* **TRY IT**: The answer must be a single number: how many lines of the records below hold the word "price".

* **Data extracted from a collection**:
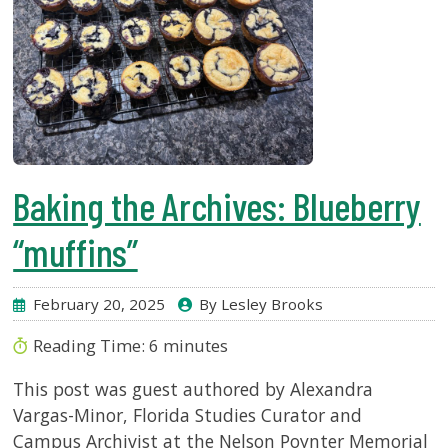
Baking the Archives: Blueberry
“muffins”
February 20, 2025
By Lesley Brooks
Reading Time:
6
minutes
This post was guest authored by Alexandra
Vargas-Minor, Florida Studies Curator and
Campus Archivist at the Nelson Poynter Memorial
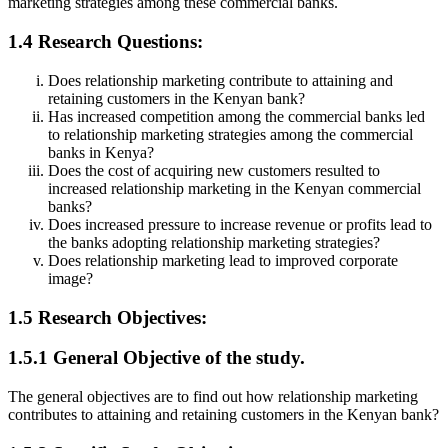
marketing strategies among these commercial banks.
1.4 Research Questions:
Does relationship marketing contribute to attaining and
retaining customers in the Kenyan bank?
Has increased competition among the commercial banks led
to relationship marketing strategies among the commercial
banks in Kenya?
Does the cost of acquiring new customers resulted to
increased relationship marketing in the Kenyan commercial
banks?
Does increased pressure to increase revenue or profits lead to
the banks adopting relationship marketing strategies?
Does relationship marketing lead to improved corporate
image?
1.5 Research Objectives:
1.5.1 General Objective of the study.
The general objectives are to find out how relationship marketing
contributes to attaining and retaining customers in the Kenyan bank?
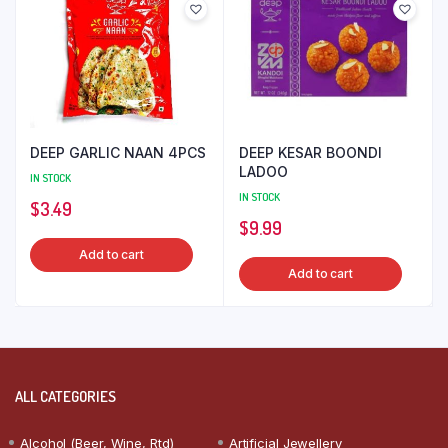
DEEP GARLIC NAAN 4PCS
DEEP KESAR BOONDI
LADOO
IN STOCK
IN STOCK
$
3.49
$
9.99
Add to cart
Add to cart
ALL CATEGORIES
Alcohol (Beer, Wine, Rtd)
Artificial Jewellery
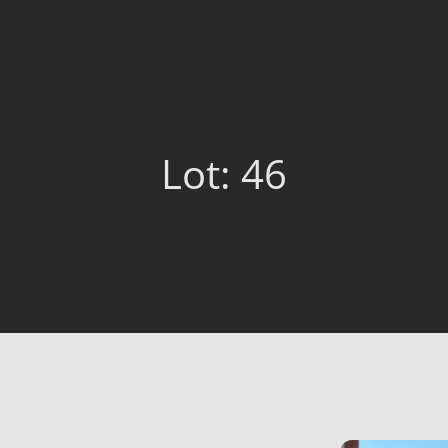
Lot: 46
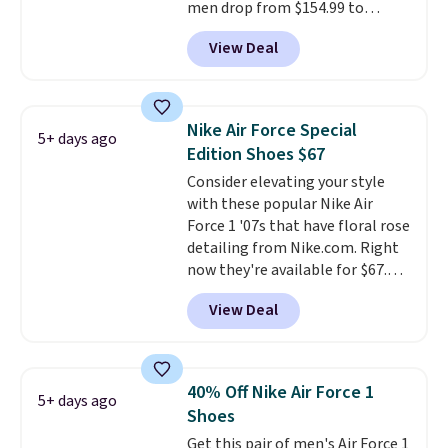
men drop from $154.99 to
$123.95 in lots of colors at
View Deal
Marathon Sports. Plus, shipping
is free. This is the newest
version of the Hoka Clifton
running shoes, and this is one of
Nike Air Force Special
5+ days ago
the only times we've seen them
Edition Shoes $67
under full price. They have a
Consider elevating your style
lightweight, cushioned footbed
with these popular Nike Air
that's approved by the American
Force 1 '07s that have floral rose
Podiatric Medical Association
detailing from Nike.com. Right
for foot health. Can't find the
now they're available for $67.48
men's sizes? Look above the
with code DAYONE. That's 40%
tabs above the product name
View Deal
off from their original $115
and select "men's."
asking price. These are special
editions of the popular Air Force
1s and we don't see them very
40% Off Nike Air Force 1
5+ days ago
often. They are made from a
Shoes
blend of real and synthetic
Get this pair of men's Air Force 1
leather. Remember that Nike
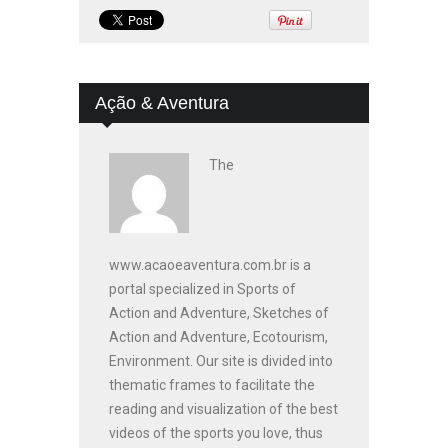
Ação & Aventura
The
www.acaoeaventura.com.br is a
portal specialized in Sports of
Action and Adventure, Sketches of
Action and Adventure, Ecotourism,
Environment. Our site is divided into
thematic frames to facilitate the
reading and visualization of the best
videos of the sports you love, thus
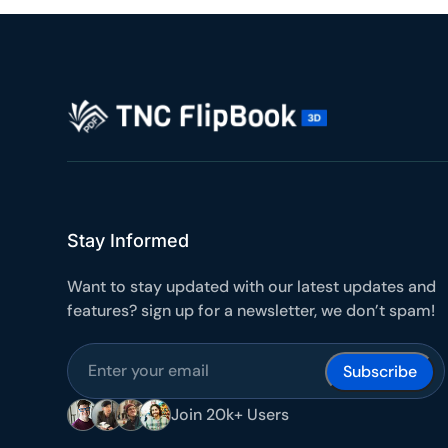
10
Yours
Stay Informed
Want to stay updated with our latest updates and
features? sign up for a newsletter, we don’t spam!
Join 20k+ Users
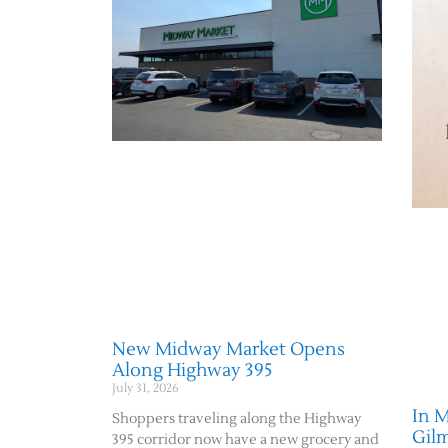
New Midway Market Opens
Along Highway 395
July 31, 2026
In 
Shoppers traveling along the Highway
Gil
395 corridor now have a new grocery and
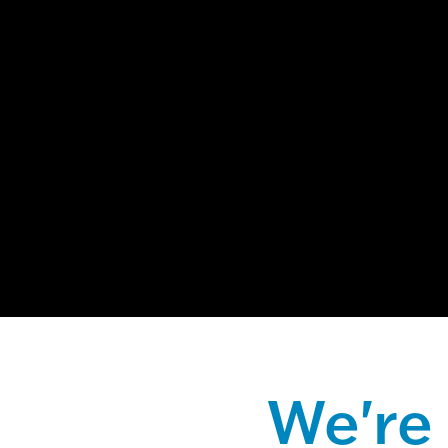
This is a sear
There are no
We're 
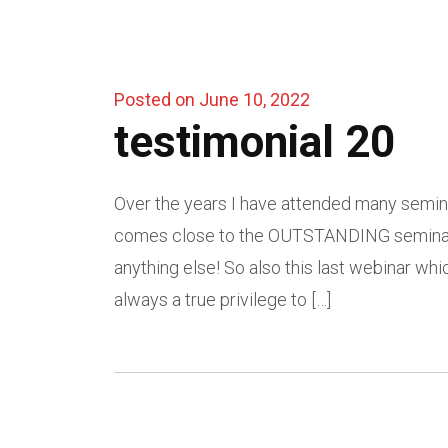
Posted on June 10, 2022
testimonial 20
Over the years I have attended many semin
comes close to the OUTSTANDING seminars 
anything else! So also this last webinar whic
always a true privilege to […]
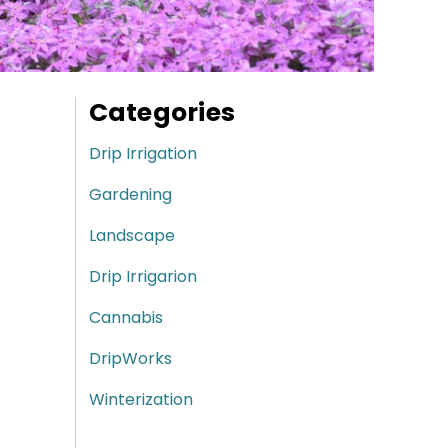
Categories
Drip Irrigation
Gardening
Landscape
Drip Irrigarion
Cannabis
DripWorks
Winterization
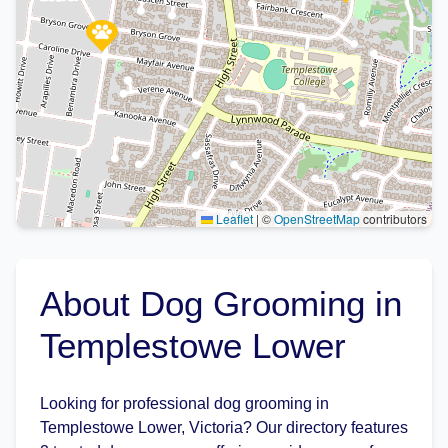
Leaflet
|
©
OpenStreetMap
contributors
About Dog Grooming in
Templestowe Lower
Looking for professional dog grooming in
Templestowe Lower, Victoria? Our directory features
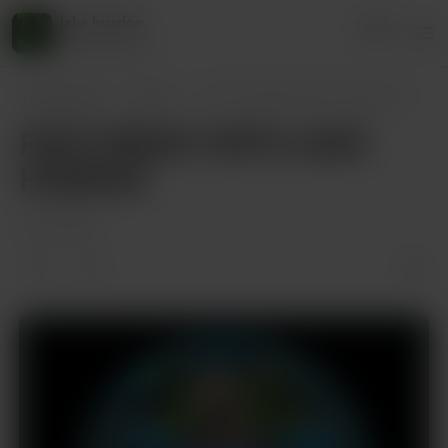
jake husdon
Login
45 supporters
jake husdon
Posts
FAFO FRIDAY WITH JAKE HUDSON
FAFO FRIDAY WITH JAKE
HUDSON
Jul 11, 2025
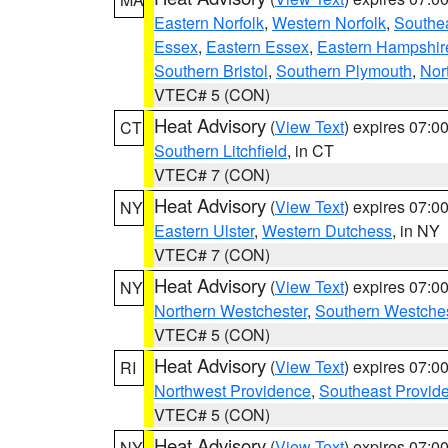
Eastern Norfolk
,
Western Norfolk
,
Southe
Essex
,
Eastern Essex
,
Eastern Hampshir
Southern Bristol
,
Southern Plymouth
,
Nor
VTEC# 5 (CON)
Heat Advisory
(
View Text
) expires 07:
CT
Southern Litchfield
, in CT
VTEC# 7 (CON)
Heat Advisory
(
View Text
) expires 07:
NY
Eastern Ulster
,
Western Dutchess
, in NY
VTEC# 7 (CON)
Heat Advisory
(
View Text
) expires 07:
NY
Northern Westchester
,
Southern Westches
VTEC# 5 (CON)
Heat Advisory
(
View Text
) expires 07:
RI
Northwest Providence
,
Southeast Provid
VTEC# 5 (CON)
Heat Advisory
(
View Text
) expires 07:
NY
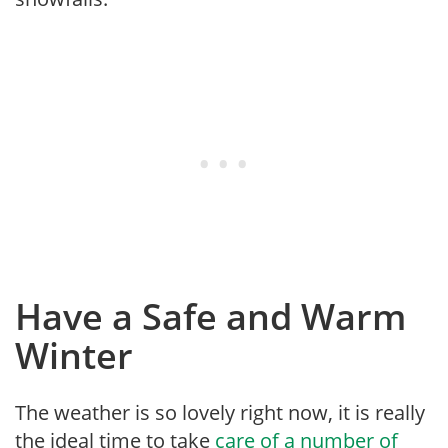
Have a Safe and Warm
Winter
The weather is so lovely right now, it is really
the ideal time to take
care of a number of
* * *
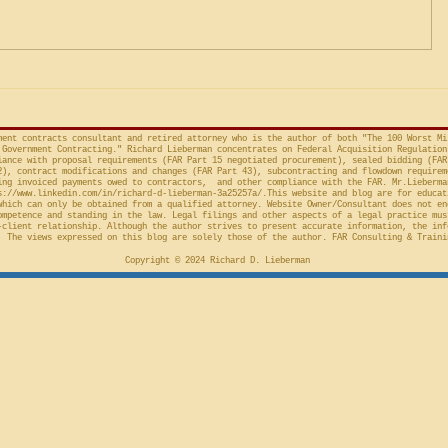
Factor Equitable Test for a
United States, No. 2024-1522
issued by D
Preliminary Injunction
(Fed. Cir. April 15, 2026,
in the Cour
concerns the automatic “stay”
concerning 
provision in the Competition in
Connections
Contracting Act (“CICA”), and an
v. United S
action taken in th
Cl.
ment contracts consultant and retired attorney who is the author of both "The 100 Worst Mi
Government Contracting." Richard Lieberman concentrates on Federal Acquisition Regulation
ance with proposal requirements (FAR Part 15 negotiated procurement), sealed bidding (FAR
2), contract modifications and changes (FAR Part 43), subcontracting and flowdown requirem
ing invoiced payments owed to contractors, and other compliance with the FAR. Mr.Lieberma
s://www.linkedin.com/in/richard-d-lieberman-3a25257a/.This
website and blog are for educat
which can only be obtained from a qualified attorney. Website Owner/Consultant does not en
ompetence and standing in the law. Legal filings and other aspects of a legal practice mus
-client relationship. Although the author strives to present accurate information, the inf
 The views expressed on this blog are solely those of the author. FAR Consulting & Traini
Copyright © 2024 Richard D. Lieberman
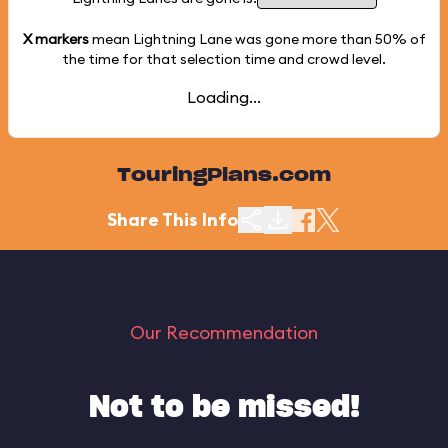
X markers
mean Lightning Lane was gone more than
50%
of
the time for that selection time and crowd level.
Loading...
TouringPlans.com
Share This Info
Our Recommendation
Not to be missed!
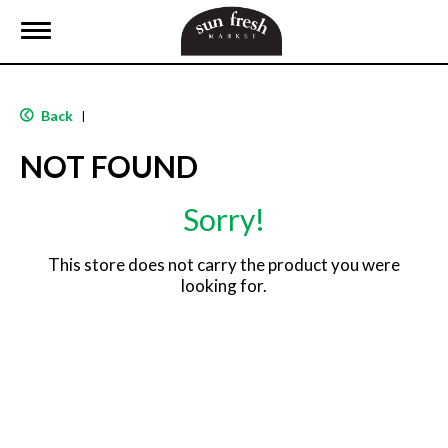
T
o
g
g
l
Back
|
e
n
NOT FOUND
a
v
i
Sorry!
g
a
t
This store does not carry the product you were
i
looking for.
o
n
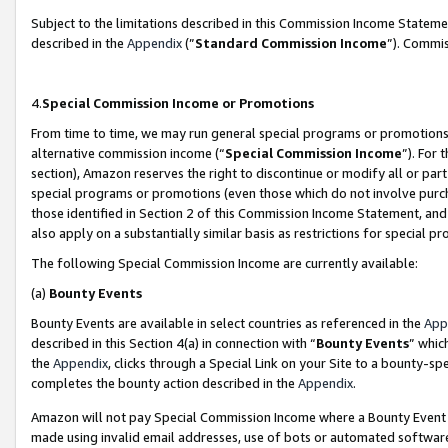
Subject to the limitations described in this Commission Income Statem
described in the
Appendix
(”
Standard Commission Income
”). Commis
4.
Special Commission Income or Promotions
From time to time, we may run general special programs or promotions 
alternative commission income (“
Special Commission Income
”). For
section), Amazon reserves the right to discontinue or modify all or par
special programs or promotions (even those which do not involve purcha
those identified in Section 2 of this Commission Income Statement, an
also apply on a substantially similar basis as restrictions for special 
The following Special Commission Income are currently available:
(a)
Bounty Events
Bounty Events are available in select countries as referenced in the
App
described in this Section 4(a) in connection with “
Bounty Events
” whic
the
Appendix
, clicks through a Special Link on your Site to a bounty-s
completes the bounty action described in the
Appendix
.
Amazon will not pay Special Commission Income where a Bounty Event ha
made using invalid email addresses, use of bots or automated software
---
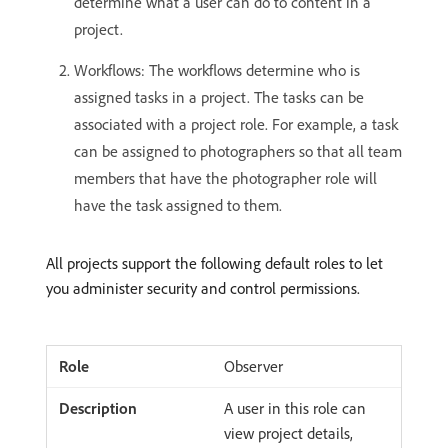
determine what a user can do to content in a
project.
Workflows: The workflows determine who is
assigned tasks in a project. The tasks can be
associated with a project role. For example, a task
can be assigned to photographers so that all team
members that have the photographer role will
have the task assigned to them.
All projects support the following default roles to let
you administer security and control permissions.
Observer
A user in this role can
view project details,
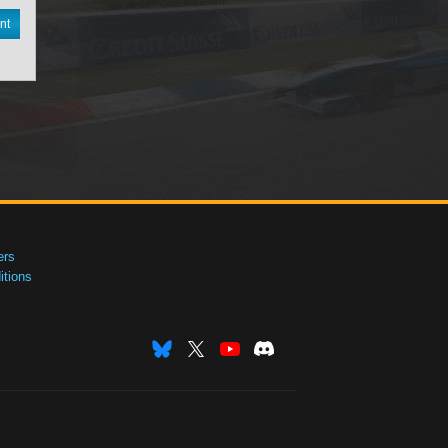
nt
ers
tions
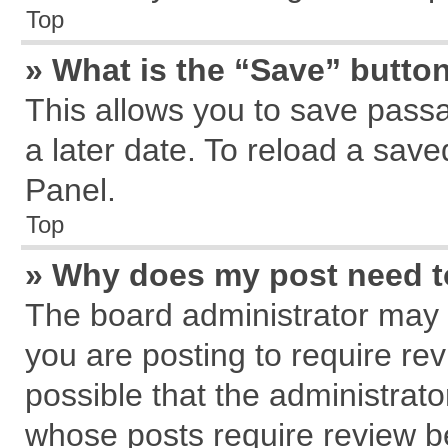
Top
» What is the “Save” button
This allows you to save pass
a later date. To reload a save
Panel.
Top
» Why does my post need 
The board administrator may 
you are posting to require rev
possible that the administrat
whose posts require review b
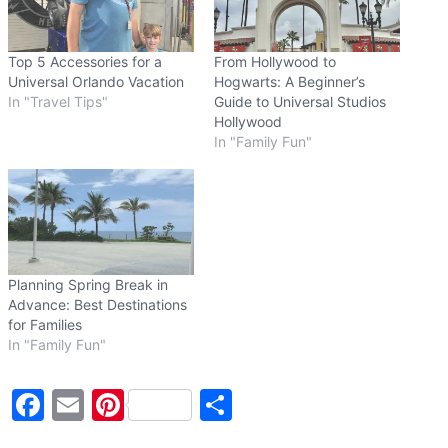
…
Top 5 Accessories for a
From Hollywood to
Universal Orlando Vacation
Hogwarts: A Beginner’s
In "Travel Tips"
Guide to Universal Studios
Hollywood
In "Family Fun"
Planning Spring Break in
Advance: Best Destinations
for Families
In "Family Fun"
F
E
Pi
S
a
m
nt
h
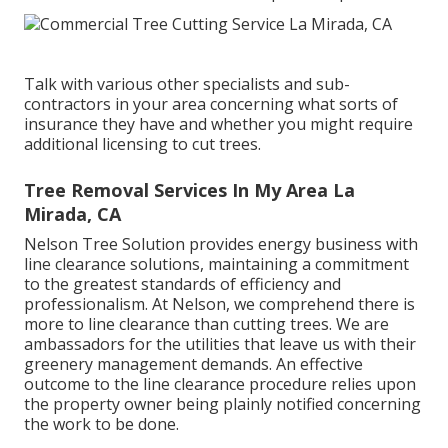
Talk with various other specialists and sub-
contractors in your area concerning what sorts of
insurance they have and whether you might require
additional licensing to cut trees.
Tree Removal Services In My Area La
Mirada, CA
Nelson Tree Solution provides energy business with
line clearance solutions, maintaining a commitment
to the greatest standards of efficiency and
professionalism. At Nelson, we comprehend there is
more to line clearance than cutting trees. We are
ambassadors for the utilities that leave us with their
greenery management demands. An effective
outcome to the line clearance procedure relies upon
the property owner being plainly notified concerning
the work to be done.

* **WRITTEN ANSWER**: 2